**Text block**
Objective
To describe vascular events during an 8 year follow-up in a multicentre SLE inception cohort and their attribution to atherosclerosis.
Methods
Clinical data including co-morbidities are recorded yearly. Vascular events are recorded and attributed to atherosclerosis or not. All events met standard clinical criteria. Factors associated with atherosclerotic vascular events were analysed using descriptive statistics, t-tests and χ2. Stepwise multivariate logistic regression was used to assess the association of factors with vascular events attributed to atherosclerosis.

**Work task A**
Answer these questions from the SLE cohort text, one answer a line:
(i) How long is the follow-up period?
(ii) How often are clinical data recorded?
(iii) Which method was used to assess the association of factors with vascular events attributed to atherosclerosis?
**Work task B**
Continue the SLE cohort text from the end of its Methods section.
The rows after this point are separate material and are unrelated to the SLE cohort text.

Excerpts from a dataset:

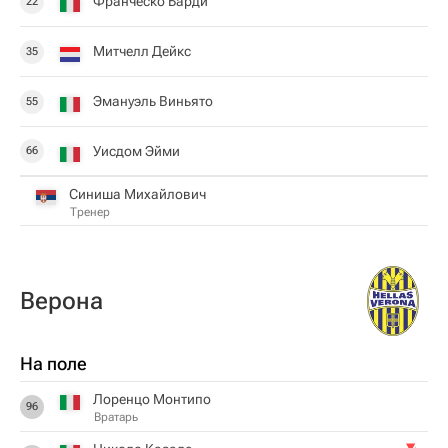
Франческо Барди
22
Митчелл Дейкс
35
Эмануэль Виньято
55
Уисдом Эйми
66
Синиша Михайлович
Тренер
Верона
На поле
Лоренцо Монтипо
96
Вратарь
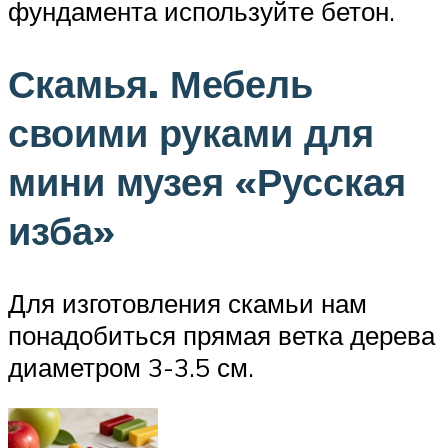
фундамента используйте бетон.
Скамья. Мебель
своими руками для
мини музея «Русская
изба»
Для изготовления скамьи нам
понадобиться прямая ветка дерева
диаметром 3-3.5 см.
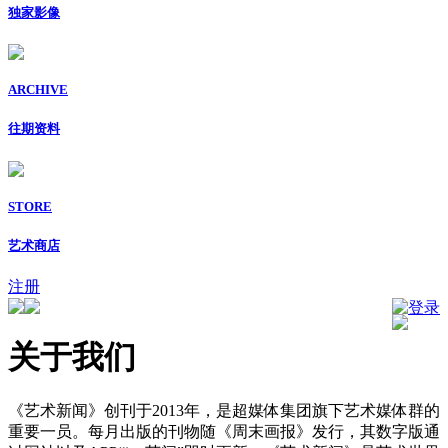
独家影像
ARCHIVE
往期资料
STORE
艺术商店
注册
登录
关于我们
《艺术新闻》创刊于2013年，是超媒体集团旗下艺术媒体群的
重要一员。每月出版的刊物随《周末画报》发行，其数字版通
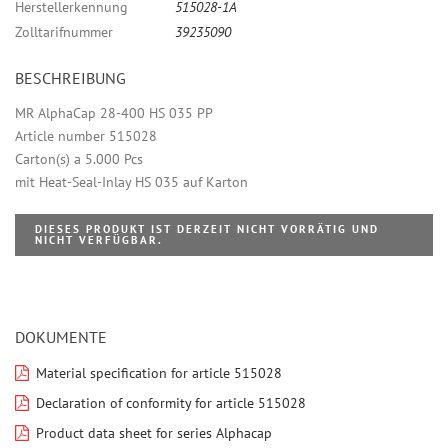
Herstellerkennung
515028-1A
Zolltarifnummer
39235090
BESCHREIBUNG
MR AlphaCap 28-400 HS 035 PP
Article number 515028
Carton(s) a 5.000 Pcs
mit Heat-Seal-Inlay HS 035 auf Karton
DIESES PRODUKT IST DERZEIT NICHT VORRÄTIG UND
NICHT VERFÜGBAR.
DOKUMENTE
Material specification for article 515028
Declaration of conformity for article 515028
Product data sheet for series Alphacap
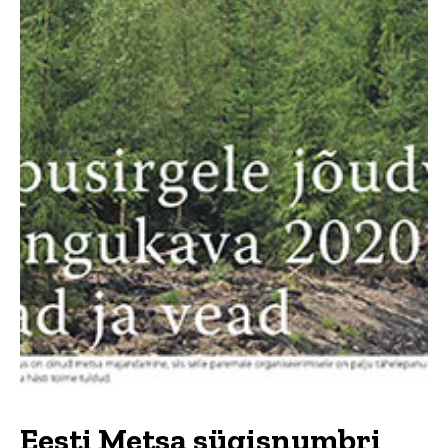
Eesti Metsa sügisnumbri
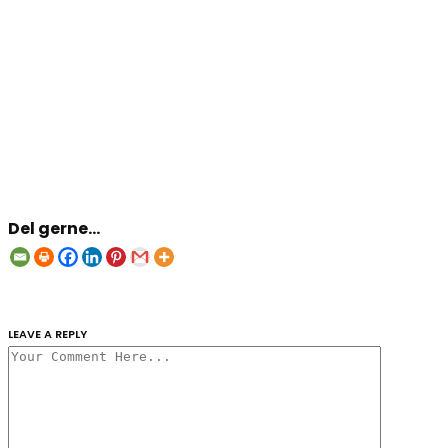
Del gerne...
LEAVE A REPLY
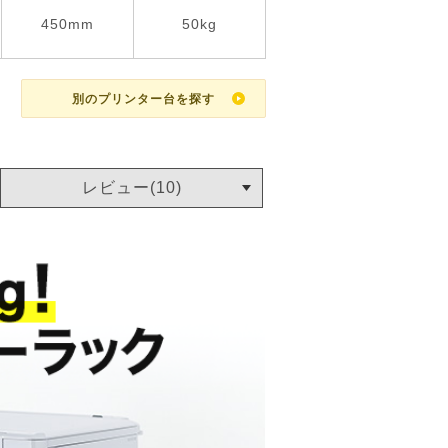
450mm
50kg
別のプリンター台を探す
レビュー(10)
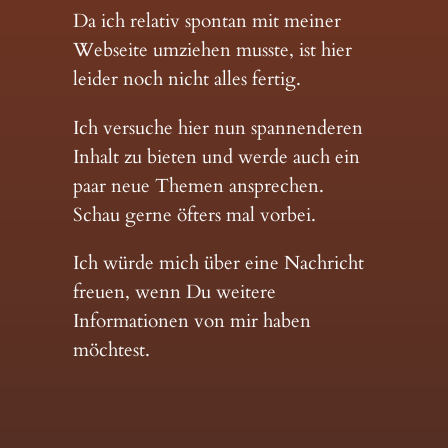
Da ich relativ spontan mit meiner
Webseite umziehen musste, ist hier
leider noch nicht alles fertig.
Ich versuche hier nun spannenderen
Inhalt zu bieten und werde auch ein
paar neue Themen ansprechen.
Schau gerne öfters mal vorbei.
Ich würde mich über eine Nachricht
freuen, wenn Du weitere
Informationen von mir haben
möchtest.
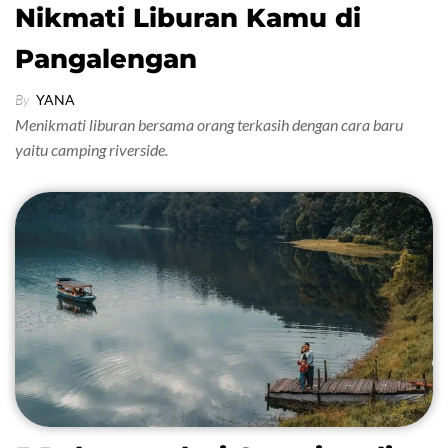
Nikmati Liburan Kamu di
Pangalengan
By
YANA
Menikmati liburan bersama orang terkasih dengan cara baru
yaitu camping riverside.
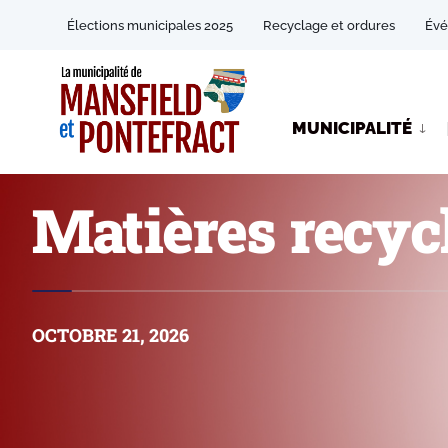
Élections municipales 2025
Recyclage et ordures
Év
MUNICIPALITÉ
Matières recycl
OCTOBRE 21, 2026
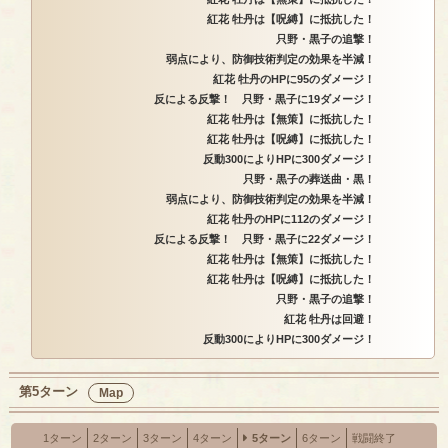
紅花 牡丹は【呪縛】に抵抗した！
只野・黒子の追撃！
弱点により、防御技術判定の効果を半減！
紅花 牡丹のHPに95のダメージ！
反による反撃！ 只野・黒子に19ダメージ！
紅花 牡丹は【無策】に抵抗した！
紅花 牡丹は【呪縛】に抵抗した！
反動300によりHPに300ダメージ！
只野・黒子の葬送曲・黒！
弱点により、防御技術判定の効果を半減！
紅花 牡丹のHPに112のダメージ！
反による反撃！ 只野・黒子に22ダメージ！
紅花 牡丹は【無策】に抵抗した！
紅花 牡丹は【呪縛】に抵抗した！
只野・黒子の追撃！
紅花 牡丹は回避！
反動300によりHPに300ダメージ！
第5ターン
Map
1ターン
2ターン
3ターン
4ターン
5ターン
6ターン
戦闘終了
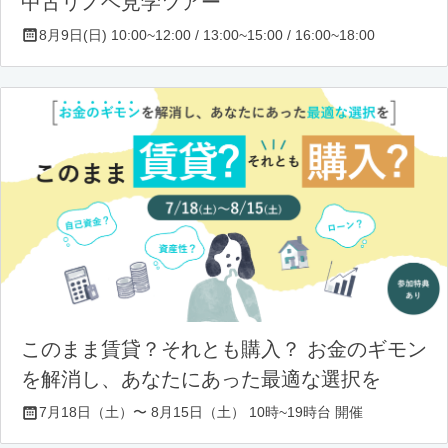
中古リノベ見学ツアー
8月9日(日) 10:00~12:00 / 13:00~15:00 / 16:00~18:00
このまま賃貸？それとも購入？ お金のギモン
を解消し、あなたにあった最適な選択を
7月18日（土）〜 8月15日（土） 10時~19時台 開催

**Exercise answer A**
(i) 8 years
(ii) Yearly
(iii) Stepwise multivariate logistic regression

**Exercise answer B**
Results
Since 2000, 1249 patients have been entered into the cohort. There have been 97 vascular events in 72 patients. These include: myocardial infarction (13), angina (15), congestive heart failure (24), peripheral vascular disease (8), transient ischemic attack (13), stroke (23), pacemaker insertion (1). Fifty of the events were attributed to active lupus, 31events in 22 patients were attributed to atherosclerosis, and 16 to other causes. Time from diagnosis to first atherosclerotic event was 2.0 ± 1.5 years. Compared to patients followed for 2 years without atherosclerosis events (615), at enrolment patients with AVE were more frequently Caucasian, male, older at diagnosis of SLE, obese, smokers, hypertensive and had a family history of coronary artery disease. On multivariate analysis only male gender and older age at diagnosis were associated factors.
Conclusion
In an inception cohort with SLE followed for up to 8 years there were 97 vascular events but only 31 were attributable to atherosclerosis. Patients with atherosclerotic events were more likely to be male and to be older at diagnosis of SLE.